Required action 1: Name the person, the book, and the periodical that the book review mentions.
Required action 2: Continue the review of Michael Ventura's essay collection, picking up right after its last sentence.

Study text:
A Soul Speaks . . .
A review of Letters at 3AM: Reports on Endarkenment by Michael Ventura
". . . my prayer goes like this: 'May our souls speak to us, and
may we listen.' I never pray for my or anyone's health, safety or the
like. Just that our souls speak, and that we listen. That way, I figure,
I'm not asking the gods for permission to exert my will over my own
life or anyone else's. If the soul says something we don't want to hear,
that's tough. But let it speak. Let us listen."
Michael Ventura writes a column for the L.A. Weekly. This book is a
collection of essays he wrote, scattered through 1989-92. In reference
to the quote above, when Michael Ventura's soul speaks, he writes down
what he hears, and it would do us all well to listen.

Given data:
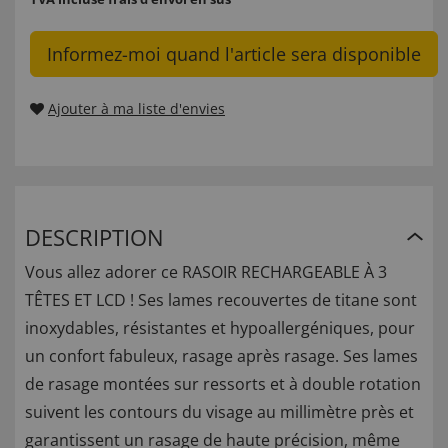
Informez-moi quand l'article sera disponible
Ajouter à ma liste d'envies
DESCRIPTION
Vous allez adorer ce RASOIR RECHARGEABLE À 3
TÊTES ET LCD ! Ses lames recouvertes de titane sont
inoxydables, résistantes et hypoallergéniques, pour
un confort fabuleux, rasage après rasage. Ses lames
de rasage montées sur ressorts et à double rotation
suivent les contours du visage au millimètre près et
garantissent un rasage de haute précision, même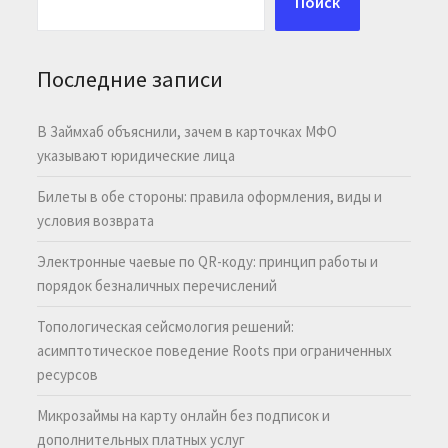
Поиск
Последние записи
В Займхаб объяснили, зачем в карточках МФО
указывают юридические лица
Билеты в обе стороны: правила оформления, виды и
условия возврата
Электронные чаевые по QR-коду: принцип работы и
порядок безналичных перечислений
Топологическая сейсмология решений:
асимптотическое поведение Roots при ограниченных
ресурсов
Микрозаймы на карту онлайн без подписок и
дополнительных платных услуг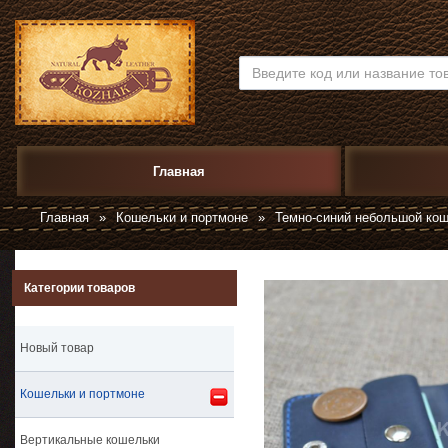
Главная
Главная
»
Кошельки и портмоне
»
Темно-синий небольшой кош
Категории товаров
Новый товар
Кошельки и портмоне
Вертикальные кошельки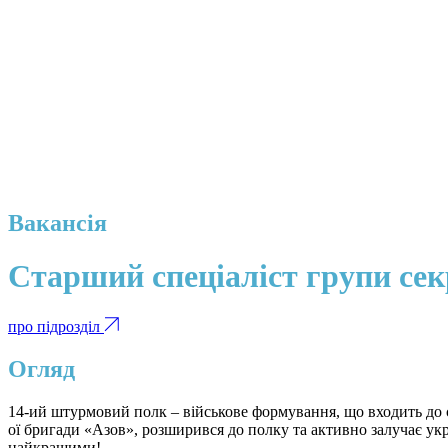
Вакансія
Старший спеціаліст групи сек
про підрозділ
Огляд
14-ий штурмовий полк – військове формування, що входить до с
ої бригади «Азов», розширився до полку та активно залучає ук
найкращими!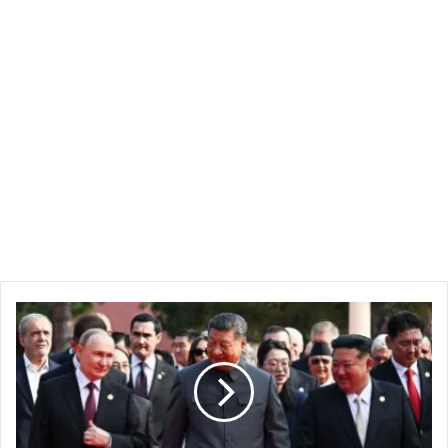
الصداقة
أم
النفوذ:
لماذا
يذهب
شي
جين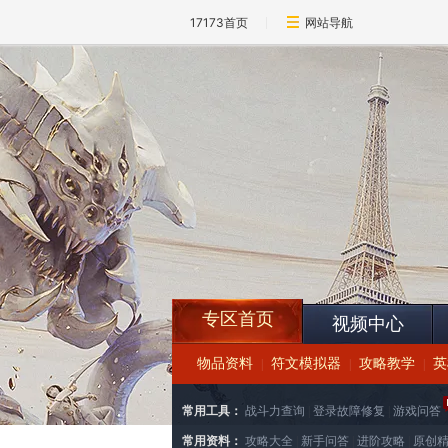
17173首页
网站导航
专区首页
视频中心
物品资料
符文模拟器
攻略教学
英
|
|
|
常用工具：
战斗力查询
|
登录故障修复
|
游戏问答
常用资料：
攻略大全
|
新手问答
|
进阶攻略
|
原创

Final answer 1: Michael Ventura; Letters at 3AM: Reports on Endarkenment; L.A. Weekly

Final answer 2:
The reason everyone should read this book is not that he tells us what
is wrong with American society. Most of us know that. He doesn't speak
at length about solutions either. What he does speak about is where these
problems are rooted: in our collective psyche. However, he does this from
a very personal standpoint. Ventura speaks of many outward things, but
he speaks most powerfully about himself, his life, and his experience.
The harshness of his self-disclosure is startling in its content.
"The Queen of Cups" is a description of his mother and her insanity,
where he tells how, though a tormented woman, she taught him many lessons
lessons he now wears like scars. After reading this essay, I wanted to
copy it and make every abuse survivor I know (too many to count) read
The series written during the Persian Gulf War, while he was driving
across the country, does talk of how this was a bogus conflict, fought
for money and American oil interests. But what comes through clearly is
his own pain wrought by the experience of watching his native country
kill many thousands of Iraqis for the sake of its own pride.
"The Odds on Anything," a section of essays about a place he loves to
visit, Las Vegas, contains some amazing information about how the neon
city began, and how the A-bomb tests back in the 50's were used as a tourist
attraction. Needless to say, most of those tourists now lie dead of cancer.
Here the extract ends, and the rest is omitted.